◆ **Trecho do documento**:
POR NÁDIA REBOUÇAS, COLUNISTA DE PLURALE

Dia 19 de setembro de 2023 chegou um novo livro da Ação da Cidadania, agora registrando 30 anos da história do que pode ser o maior e mais planejado projeto social brasileiro. Nasceu das ideias de Betinho, um ser especial que chegou por aqui misturando força, fraqueza e consciência do nosso modelo mental velho, escravocrata, vergonhoso e indigno: aquele que nem percebe a fome!

Sim, ouvi isso algumas vezes: “Não acredito na fome, são é um bando de preguiçosos! No Brasil ninguém passa fome!” No entanto, estão aí os dados que mostram as 33 milhões de pessoas que passam fome em todo o Brasil.

Tem a fome das periferias das grandes cidades, tem a fome do campo. Eu sofria quando pensava na fome, quando via o silêncio da fome no rosto de adultos e crianças, quando escutava a sua quietude dolorosa. Tive o privilégio de conhecer Betinho, o sociólogo que sonhava e agia, e que me convidou (ou será que instigou?) a criar campanhas de comunicação, reunindo todos os publicitários que se entusiasmassem e decidissem usar a comunicação para mudar consciências e mover a sociedade para o serviço de acabar com a fome!

Durante mais de quatro anos, a “Campanha Contra a Fome”, como ficou conhecida, foi veiculada gratuitamente pelos veículos de comunicação. Sem qualquer custo, foi planejada, criada e produzida pelos publicitários e profissionais de marketing que formaram um comitê: o Comitê Ideias. A cultura também formou seu comitê e os artistas estão engajados até hoje .

◆ **Tarefa 1**:
No trecho sobre a Ação da Cidadania, qual era o nome do comitê formado pelos publicitários e profissionais de marketing?

◆ **Dados exibidos**:
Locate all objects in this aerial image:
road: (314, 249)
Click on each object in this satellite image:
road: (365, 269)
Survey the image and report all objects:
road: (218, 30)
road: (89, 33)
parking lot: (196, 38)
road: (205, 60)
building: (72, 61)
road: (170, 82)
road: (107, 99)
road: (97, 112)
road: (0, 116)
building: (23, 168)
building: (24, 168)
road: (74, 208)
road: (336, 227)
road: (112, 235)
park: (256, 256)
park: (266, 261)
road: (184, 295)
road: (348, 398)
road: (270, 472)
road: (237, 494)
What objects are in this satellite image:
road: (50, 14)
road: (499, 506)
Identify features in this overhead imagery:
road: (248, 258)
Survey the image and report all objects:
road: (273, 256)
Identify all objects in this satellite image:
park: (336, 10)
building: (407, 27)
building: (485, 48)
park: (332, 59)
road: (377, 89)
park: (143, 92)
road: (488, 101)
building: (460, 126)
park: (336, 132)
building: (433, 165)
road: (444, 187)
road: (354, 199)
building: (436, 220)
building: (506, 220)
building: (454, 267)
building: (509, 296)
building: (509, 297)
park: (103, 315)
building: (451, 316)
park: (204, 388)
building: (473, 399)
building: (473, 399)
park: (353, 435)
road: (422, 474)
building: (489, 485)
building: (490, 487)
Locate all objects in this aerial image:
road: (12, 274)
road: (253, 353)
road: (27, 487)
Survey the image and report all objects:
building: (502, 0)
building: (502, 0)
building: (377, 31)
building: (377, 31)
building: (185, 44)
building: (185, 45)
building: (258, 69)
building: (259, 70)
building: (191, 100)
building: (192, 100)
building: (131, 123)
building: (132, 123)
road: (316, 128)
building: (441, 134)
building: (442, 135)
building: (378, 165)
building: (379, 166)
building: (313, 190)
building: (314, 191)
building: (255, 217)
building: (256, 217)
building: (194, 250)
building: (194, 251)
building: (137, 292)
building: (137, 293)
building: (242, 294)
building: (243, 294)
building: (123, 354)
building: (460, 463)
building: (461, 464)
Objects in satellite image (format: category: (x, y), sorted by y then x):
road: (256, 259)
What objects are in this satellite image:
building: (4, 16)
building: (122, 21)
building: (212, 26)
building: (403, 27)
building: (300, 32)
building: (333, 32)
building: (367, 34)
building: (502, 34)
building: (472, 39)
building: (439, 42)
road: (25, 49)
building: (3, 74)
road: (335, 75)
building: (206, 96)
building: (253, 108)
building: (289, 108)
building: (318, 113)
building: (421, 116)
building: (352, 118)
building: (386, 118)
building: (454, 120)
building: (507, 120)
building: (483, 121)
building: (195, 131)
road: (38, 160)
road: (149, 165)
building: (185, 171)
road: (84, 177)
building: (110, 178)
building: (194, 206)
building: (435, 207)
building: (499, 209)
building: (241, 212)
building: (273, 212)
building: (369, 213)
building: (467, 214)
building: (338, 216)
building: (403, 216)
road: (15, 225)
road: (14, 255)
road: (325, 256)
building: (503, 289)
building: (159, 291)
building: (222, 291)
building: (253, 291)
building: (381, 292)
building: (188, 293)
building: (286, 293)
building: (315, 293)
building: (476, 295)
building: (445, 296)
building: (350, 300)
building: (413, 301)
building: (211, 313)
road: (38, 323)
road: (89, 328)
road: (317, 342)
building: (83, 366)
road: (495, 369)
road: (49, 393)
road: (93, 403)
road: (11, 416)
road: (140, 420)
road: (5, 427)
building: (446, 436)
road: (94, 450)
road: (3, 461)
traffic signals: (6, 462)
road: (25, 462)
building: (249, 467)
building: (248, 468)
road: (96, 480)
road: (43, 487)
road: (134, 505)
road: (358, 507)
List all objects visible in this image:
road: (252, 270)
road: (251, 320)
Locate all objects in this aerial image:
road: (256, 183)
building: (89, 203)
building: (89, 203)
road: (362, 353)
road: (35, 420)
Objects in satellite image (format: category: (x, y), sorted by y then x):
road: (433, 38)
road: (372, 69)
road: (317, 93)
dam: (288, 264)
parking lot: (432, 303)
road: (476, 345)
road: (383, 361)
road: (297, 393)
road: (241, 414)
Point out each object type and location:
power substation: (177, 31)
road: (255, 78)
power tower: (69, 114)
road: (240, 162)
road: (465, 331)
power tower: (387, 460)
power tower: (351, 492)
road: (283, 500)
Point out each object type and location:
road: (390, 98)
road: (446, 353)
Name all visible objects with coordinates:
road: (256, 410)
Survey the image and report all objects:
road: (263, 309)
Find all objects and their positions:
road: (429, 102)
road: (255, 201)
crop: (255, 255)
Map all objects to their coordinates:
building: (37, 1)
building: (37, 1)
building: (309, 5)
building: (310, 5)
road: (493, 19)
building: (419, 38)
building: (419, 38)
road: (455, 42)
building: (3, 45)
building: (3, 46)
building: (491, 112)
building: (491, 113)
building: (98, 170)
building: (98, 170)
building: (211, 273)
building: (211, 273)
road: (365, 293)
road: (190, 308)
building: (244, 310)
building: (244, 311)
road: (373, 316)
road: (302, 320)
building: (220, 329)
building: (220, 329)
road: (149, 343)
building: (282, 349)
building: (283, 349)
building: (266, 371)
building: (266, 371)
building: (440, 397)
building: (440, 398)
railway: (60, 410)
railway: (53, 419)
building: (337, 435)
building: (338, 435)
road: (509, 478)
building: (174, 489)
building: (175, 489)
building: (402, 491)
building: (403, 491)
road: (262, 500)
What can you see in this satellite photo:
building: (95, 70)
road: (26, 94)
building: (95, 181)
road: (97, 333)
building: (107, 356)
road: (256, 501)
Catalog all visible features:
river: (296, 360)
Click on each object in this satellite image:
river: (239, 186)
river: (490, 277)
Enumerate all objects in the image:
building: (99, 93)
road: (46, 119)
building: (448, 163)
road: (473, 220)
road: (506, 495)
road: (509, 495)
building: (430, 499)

◆ **Tarefa 2**:
Copie dos registros, sem alterações, as linhas que começam na que contém "Identify all objects" e terminam na que contém "road: (256, 259)", incluindo as duas.

◆ **Resposta correta 1**:
Comitê Ideias.

◆ **Resposta correta 2**:
Identify all objects in this satellite image:
park: (336, 10)
building: (407, 27)
building: (485, 48)
park: (332, 59)
road: (377, 89)
park: (143, 92)
road: (488, 101)
building: (460, 126)
park: (336, 132)
building: (433, 165)
road: (444, 187)
road: (354, 199)
building: (436, 220)
building: (506, 220)
building: (454, 267)
building: (509, 296)
building: (509, 297)
park: (103, 315)
building: (451, 316)
park: (204, 388)
building: (473, 399)
building: (473, 399)
park: (353, 435)
road: (422, 474)
building: (489, 485)
building: (490, 487)
Locate all objects in this aerial image:
road: (12, 274)
road: (253, 353)
road: (27, 487)
Survey the image and report all objects:
building: (502, 0)
building: (502, 0)
building: (377, 31)
building: (377, 31)
building: (185, 44)
building: (185, 45)
building: (258, 69)
building: (259, 70)
building: (191, 100)
building: (192, 100)
building: (131, 123)
building: (132, 123)
road: (316, 128)
building: (441, 134)
building: (442, 135)
building: (378, 165)
building: (379, 166)
building: (313, 190)
building: (314, 191)
building: (255, 217)
building: (256, 217)
building: (194, 250)
building: (194, 251)
building: (137, 292)
building: (137, 293)
building: (242, 294)
building: (243, 294)
building: (123, 354)
building: (460, 463)
building: (461, 464)
Objects in satellite image (format: category: (x, y), sorted by y then x):
road: (256, 259)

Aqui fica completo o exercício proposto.